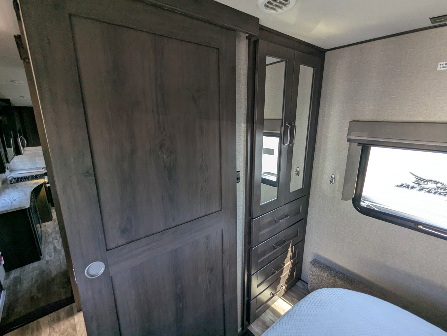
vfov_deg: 78.2
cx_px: 224
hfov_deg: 94.4
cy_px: 168
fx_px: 207
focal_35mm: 16
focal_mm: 2.35
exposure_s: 1/49.5
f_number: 2.2
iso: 101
- - - - -
Exercise goal
Except for the pictures, print the data above exactly.

Your solution
vfov_deg: 78.2
cx_px: 224
hfov_deg: 94.4
cy_px: 168
fx_px: 207
focal_35mm: 16
focal_mm: 2.35
exposure_s: 1/49.5
f_number: 2.2
iso: 101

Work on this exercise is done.